I'm rambling. Clearly, I haven't thought very clearly about this blog post. I am so passionate, and that passion is overriding my judgement. I will leave you with the quote that stuck with me the most, the quote I hope to drive home to my students. May you also be inspired.

It seems to me that when it's time to die - and that will come to all of us - there would be a certain pleasure in thinking that you had utilized your life well. That you had learned as much as you could, gathered in as much as possible of the universe, and enjoyed it. There's only this one universe and only this one lifetime to try and grasp it. And while it is inconceivable that anyone can grasp more than a tiny portion of it, they can at least do that much. What a tragedy just to pass through and get nothing out of it.
From Zen Pencils: Asimov's Lifetime of Learning
Namaste, students of the Universe

24 April 2016

(Seriously) Easy Cold Brew Coffee Concentrate

I've always had a complicated relationship with coffee. I go through bits where my body can handle it and I soak up the caffeine and feel pleasantly a-jitter. Then there's other times where I accidentally consume 3+ cups in one day and if I don't repeat that same amount the following day I get crazy withdrawal headaches and feel miserable. When that happens, I must reset my system, cutting out coffee (not caffeine entirely - I switch to the maté I should have been drinking all along) for at least 2 weeks and feel much better. In March, I cut out coffee completely.

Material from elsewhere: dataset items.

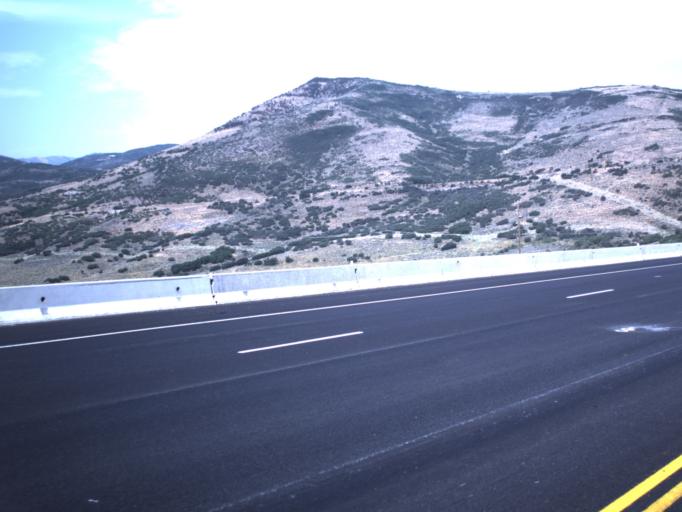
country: US
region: Utah
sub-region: Summit County
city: Park City
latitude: 40.6557
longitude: -111.4117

I would be lying if I said that my entire life did not vastly improve: I slept better, I thought clearer, and I felt more in control of myself. Unfortunately, right now I'm struggling to get a full night's sleep, running on whatever I can to get me through these final days of school and subbing before summer, and coffee is once again my crutch, my OTP, my savior.

And don't get me wrong - I love coffee. There is something romantic about pouring heavy cream into a hot cup of coffee, sipping it slowly as the sun rises and reading a good book. There is something romantic even about a bad cup of coffee. There is something romantic about catching up with a friend in a coffee shop. (Side note: I recently read and listened to this badass old podcast on NPR featuring Steven Johnson about how coffee houses can be held accountable for major advancements of the past 3 centuries.)

My boyfriend and I discovered the Califia brand cold brew coffee last year. That lead us both down an artisanal, overpriced rabbit hole of cold brew coffees. We've tried them all, even the Stumptown on nitro at Whole Foods. And we loved them all, very deeply. But they are fucking expensive, as I'm sure you all know. Like, Starbucks expensive. And packaged in plastic bottles, which I refuse to purchase.

Our solution: homemade cold brew coffee.

It's almost embarrassing to post this "recipe" on here because it's not really a recipe so much as it's a guideline. And it's so easy you're going to want to slap me silly for even having the audacity to devote a whole post to this. But, as promised, here it is.

Homemade Cold Brew Coffee Concentrate

  1. Step One: Get a glass, air-tight container. I was so blessed to find these amazing glass Stagioni milk bottles at the Container Store. They were so cheap - like, $3.99 - and I have definitely got my money's worth.
  2. Step Two: Fill your glass jar about 1/3 full of freshly ground coffee of your choice (today, it was organic hazelnut from Sprouts).
  3. Step Three: Fill the glass jar with cold, filtered water (straight from your Brita) until there is about 2 inches of space left at the top.
  4. Step Four: Shake the heck out of your jar until all the coffee is mixed around with the water.
  5. Step Five: Fill in the remaining two inches of air space with filtered water.
  6. Step Six: Place in refrigerator for at least 12 hours (can leave in the fridge for up to 48 hours).
  7. Step Seven: When you're ready for your first amazing cup of homemade cold brew coffee, strain the coffee grounds (using a French press or strainer - I don't have a French press, and my fine mesh strainer does the job).
  8. Step Eight: Dilute your coffee concentrate (and yes - it will be CONCENTRATED) with hot water (for, um, hot coffee) or cold water with ice (for the cold kind of coffee). Add milk or cream or coconut milk or almond milk or drink that shit black - the world is your cup of cold brew coffee - enjoy it however you please.